Count the lines in the entries below that contain the string "false", matching case exactly. Reply with the number alone.

········

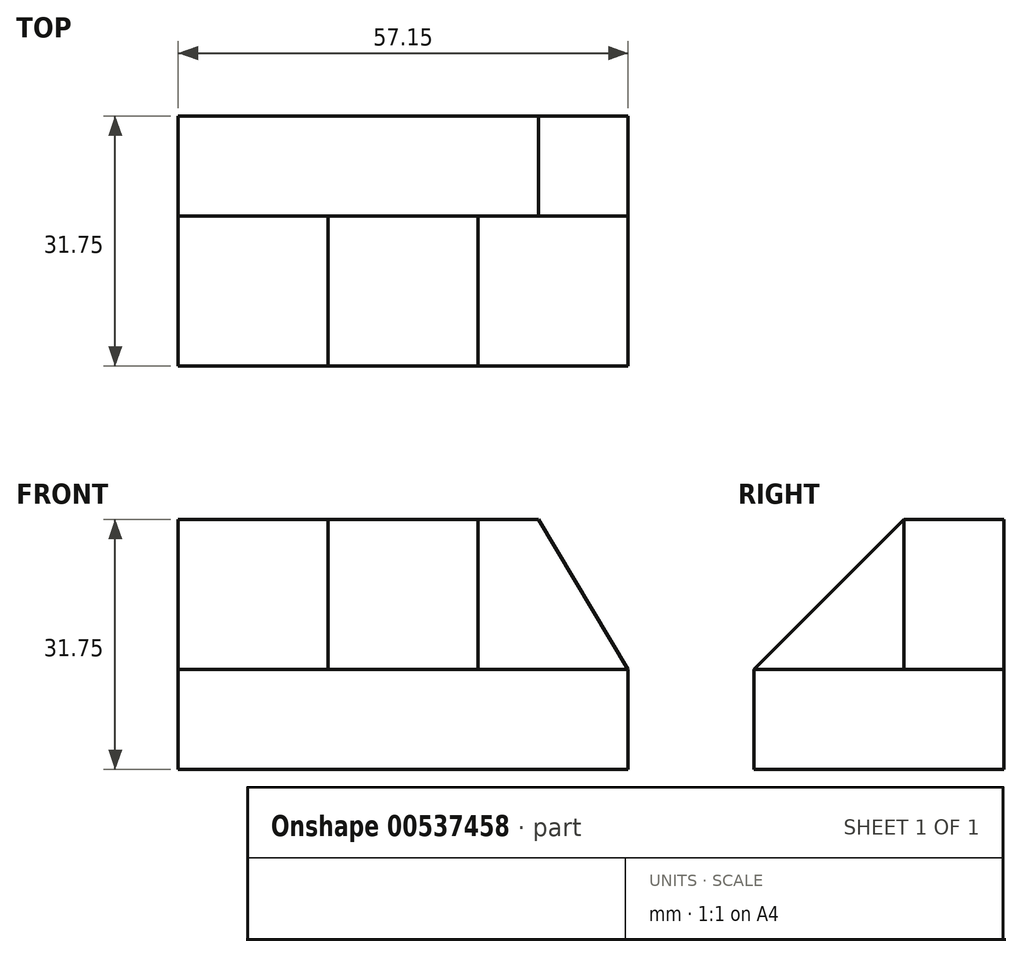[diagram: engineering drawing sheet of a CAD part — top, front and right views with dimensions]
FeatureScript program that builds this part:
annotation { "Feature Type Name" : "Feature", "Feature Type Description" : "" }
export const myFeature = defineFeature(function(context is Context, id is Id, definition is map)
    precondition{}
    {
        {
            var Q0;
            Q0=qCreatedBy(makeId("Right.planeOp"),FACE);
            var sketch = newSketch(context, id + "F0", { "sketchPlane" : qUnion([Q0])});
            skLineSegment(sketch, "E0", {"start": v(0, 0) * mm, "end": v(0, 31.75) * mm});
            skLineSegment(sketch, "E1", {"start": v(0, 31.75) * mm, "end": v(-31.75, 31.75) * mm});
            skLineSegment(sketch, "E2", {"start": v(-31.75, 31.75) * mm, "end": v(-31.75, 0) * mm});
            skLineSegment(sketch, "E3", {"start": v(-31.75, 0) * mm, "end": v(0, 0) * mm});
            skSolve(sketch);
        }
        {
            var Q0;
            Q0=makeQuery(id+"F0.imprint","IMPRINT",FACE,{"disambiguationData":[TD([[makeQuery(id+"F0.imprint","IMPRINT",EDGE,{"derivedFrom":sQuery(id+"F0.wireOp",EDGE,"E0")}),1.0]])]});
            extrude(context, id + "F1", {"entities" : qUnion([Q0]), "depth" : 57.15 * mm, "offsetDistance" : 25.4 * mm});
        }
        {
            var Q0;
            Q0=makeQuery(id+"F1.opExtrude","CAP_FACE",FACE,{"disambiguationData":[OSD([sQuery(id+"F0.wireOp",EDGE,"E0"),sQuery(id+"F0.wireOp",EDGE,"E1"),sQuery(id+"F0.wireOp",EDGE,"E2"),sQuery(id+"F0.wireOp",EDGE,"E3")])],"isStart":true});
            var sketch = newSketch(context, id + "F2", { "sketchPlane" : qUnion([Q0])});
            skLineSegment(sketch, "E4", {"start": v(31.75, 12.7) * mm, "end": v(12.7, 12.7) * mm});
            skLineSegment(sketch, "E5", {"start": v(12.7, 12.7) * mm, "end": v(12.7, 31.75) * mm});
            skSolve(sketch);
        }
        {
            var Q0;
            Q0 = qSketchRegion(id + "F2", true);
            var Q1;
            {var subQ0=sQuery(id+"F2.wireOp",EDGE,"E4");Q1=makeQuery(id+"F2.imprint","IMPRINT",FACE,{"disambiguationData":[TD([[makeQuery(id+"F2.imprint","IMPRINT",EDGE,{"derivedFrom":subQ0}),-1.0]])]});}
            extrude(context, id + "F3", {"entities" : qUnion([Q0, Q1]), "operationType" : NewBodyOperationType.REMOVE, "oppositeDirection" : true, "depth" : 19.05 * mm, "offsetDistance" : 25.4 * mm});
        }
        {
            var Q0;
            Q0=makeQuery(id+"F1.opExtrude","CAP_FACE",FACE,{"disambiguationData":[OSD([sQuery(id+"F0.wireOp",EDGE,"E0"),sQuery(id+"F0.wireOp",EDGE,"E1"),sQuery(id+"F0.wireOp",EDGE,"E2"),sQuery(id+"F0.wireOp",EDGE,"E3")])],"isStart":false});
            var sketch = newSketch(context, id + "F4", { "sketchPlane" : qUnion([Q0])});
            skLineSegment(sketch, "E6", {"start": v(-12.7, 31.75) * mm, "end": v(-12.7, 12.7) * mm});
            skLineSegment(sketch, "E7", {"start": v(-12.7, 12.7) * mm, "end": v(-31.75, 12.7) * mm});
            skSolve(sketch);
        }
        {
            var Q0;
            {var subQ0=sQuery(id+"F4.wireOp",EDGE,"E6");Q0=makeQuery(id+"F4.imprint","IMPRINT",FACE,{"disambiguationData":[TD([[makeQuery(id+"F4.imprint","IMPRINT",EDGE,{"derivedFrom":subQ0}),-1.0]])]});}
            extrude(context, id + "F5", {"entities" : qUnion([Q0]), "operationType" : NewBodyOperationType.REMOVE, "oppositeDirection" : true, "depth" : 19.05 * mm, "offsetDistance" : 25.4 * mm});
        }
        {
            var Q0;
            Q0=makeQuery(id+"F5.boolean.opBoolean","COPY",FACE,{"derivedFrom":makeQuery(id+"F5.opExtrude","SWEPT_FACE",FACE,{"disambiguationData":[OSD([sQuery(id+"F4.wireOp",EDGE,"E6")])]})});
            var sketch = newSketch(context, id + "F6", { "sketchPlane" : qUnion([Q0])});
            skLineSegment(sketch, "E8", {"start": v(57.15, 12.7) * mm, "end": v(45.75, 31.75) * mm});
            skSolve(sketch);
        }
        {
            var Q0;
            Q0 = qSketchRegion(id + "F6", true);
            var Q1;
            {var subQ0=sQuery(id+"F6.wireOp",EDGE,"E8");Q1=makeQuery(id+"F6.imprint","IMPRINT",FACE,{"disambiguationData":[TD([[makeQuery(id+"F6.imprint","IMPRINT",EDGE,{"derivedFrom":subQ0}),-1.0]])]});}
            extrude(context, id + "F7", {"entities" : qUnion([Q0, Q1]), "operationType" : NewBodyOperationType.REMOVE, "oppositeDirection" : true, "depth" : 25.4 * mm, "offsetDistance" : 25.4 * mm});
        }
        {
            var Q0;
            Q0=makeQuery(id+"F3.boolean.opBoolean","COPY",FACE,{"derivedFrom":makeQuery(id+"F3.opExtrude","CAP_FACE",FACE,{"disambiguationData":[OSD([sQuery(id+"F0.wireOp",EDGE,"E1"),sQuery(id+"F0.wireOp",EDGE,"E2"),sQuery(id+"F2.wireOp",EDGE,"E4"),sQuery(id+"F2.wireOp",EDGE,"E5")])],"isStart":false})});
            var sketch = newSketch(context, id + "F8", { "sketchPlane" : qUnion([Q0])});
            skLineSegment(sketch, "E9", {"start": v(31.75, 12.7) * mm, "end": v(12.7, 31.75) * mm});
            skSolve(sketch);
        }
        {
            var Q0;
            Q0 = qSketchRegion(id + "F8", true);
            var Q1;
            Q1=makeQuery(id+"F8.imprint","IMPRINT",FACE,{"disambiguationData":[TD([[makeQuery(id+"F8.imprint","IMPRINT",EDGE,{"derivedFrom":sQuery(id+"F8.wireOp",EDGE,"E9")}),-1.0]])]});
            extrude(context, id + "F9", {"entities" : qUnion([Q0, Q1]), "operationType" : NewBodyOperationType.REMOVE, "oppositeDirection" : true, "depth" : 25.4 * mm, "offsetDistance" : 25.4 * mm});
        }
    });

········

* [TASK RESULT] 2